# Bringing old cedar siding back to life?



## Cartman (Jun 18, 2008)

How would I go about this?


----------



## CopanoCruisin (May 28, 2006)

Mix about a cup of chlorox to a gallon of water. Apply with a pump up sprayer. Let it soak about fifteen minutes and wash off with a water hose nozzle on straight stream. .......cC


----------



## flashlight (Jul 9, 2007)

Not sure how much you have there and how hard it is to take down, but if you really want it to look awesome you could invest in a hand planer and plane just a small bit off. After that, put several coats of clear gloss polyurethane on it.


----------



## panhandle_slim (Jun 1, 2012)

x2 on the bleach/water mixture and spraying with weed sprayer. Looks new


----------



## bassguitarman (Nov 29, 2005)

I go with a little bit stronger bleach solution and add a small amount of some kind of surfactant (ajax liquid, 409). It seems to help the bleach get to the wood.
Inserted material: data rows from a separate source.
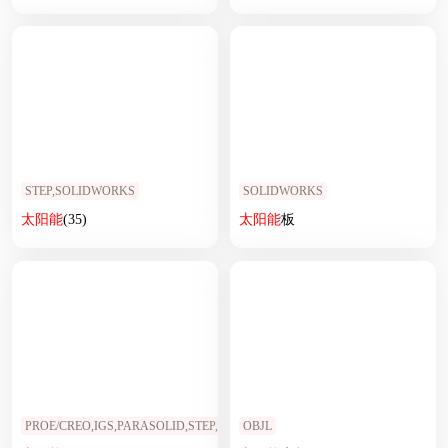
STEP,SOLIDWORKS
SOLIDWORKS
太阳能
(35)
太阳能
板
PROE/CREO,IGS,PARASOLID,STEP,STL
OBJL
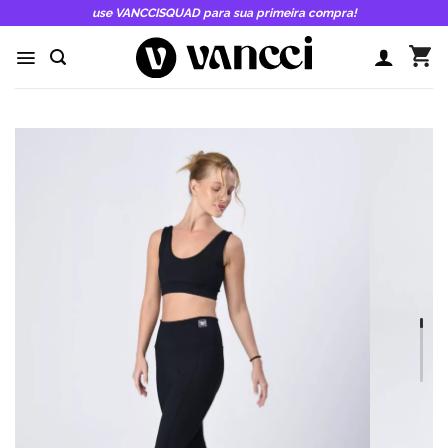
Skip
use VANCCISQUAD para sua primeira compra!
to
content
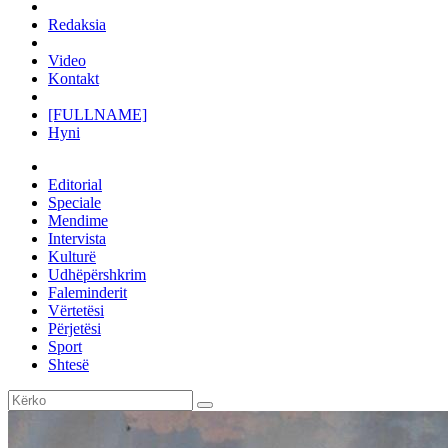
Redaksia
Video
Kontakt
[FULLNAME]
Hyni
Editorial
Speciale
Mendime
Intervista
Kulturë
Udhëpërshkrim
Faleminderit
Vërtetësi
Përjetësi
Sport
Shtesë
I used about 4 oz of 409 per gallon added to the bleach mix. Be careful, it makes a pretty good weed/plant/vegetation killer.


----------



## Acadiana_JH (Feb 24, 2010)

I'd be careful with the bleach/water. I stain fences/decks on the side and that's how I prep old weather beaten wood, and it turns it "white", big time. Now I'm mixing 50/50, a weaker solution may give you the results you want, ??. Jus' sayin', don't go heavy or it might turn it too white..
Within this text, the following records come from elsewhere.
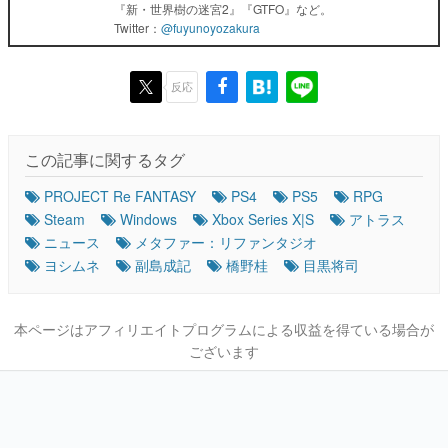
『新・世界樹の迷宮2』『GTFO』など。
Twitter：
@fuyunoyozakura
反応
この記事に関するタグ
PROJECT Re FANTASY
PS4
PS5
RPG
Steam
Windows
Xbox Series X|S
アトラス
ニュース
メタファー：リファンタジオ
ヨシムネ
副島成記
橋野桂
目黒将司
本ページはアフィリエイトプログラムによる収益を得ている場合が
ございます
I'm selling my stain rig btw if you're interested, $1,500 for the equipment, or $3,000 for the equipment mounted on the trailer. Good side business, I just don't have time becasue I work out of town.

832-465-4134 Nick B.


----------



## txbassnaholic (Oct 18, 2012)

You probaly don't want to use the polyurethane... its made for indoor use only. any sealer like that will go bad in a couple of years even if made for outdoors, and then you have more work to do to get it to look good. Pressure wash it and maybe try some thompsons wood sealer.... some thing that penetrates the wood and not seals it on the surface. go to bestcovery.com and see the ratings.


----------



## fin&feather (Jun 24, 2008)

Acadiana_JH said:


> I'd be careful with the bleach/water. I stain fences/decks on the side and that's how I prep old weather beaten wood, and it turns it "white", big time. Now I'm mixing 50/50, a weaker solution may give you the results you want, ??. Jus' sayin', don't go heavy or it might turn it too white..
> .


agree and my first thought


----------



## PortHoleDiver (Sep 5, 2007)

On the cedar, I have a log home and did the same on cleaning the wood and added TSP. but they are right it will kill all critters growing on wood and make it white. Use Sikkens stain then a top coat with UV protector. Sikkens system, Sikkens I and Sikkens II. At least three coats of top coat. BTW can be applied by brush or pump sprayer.


----------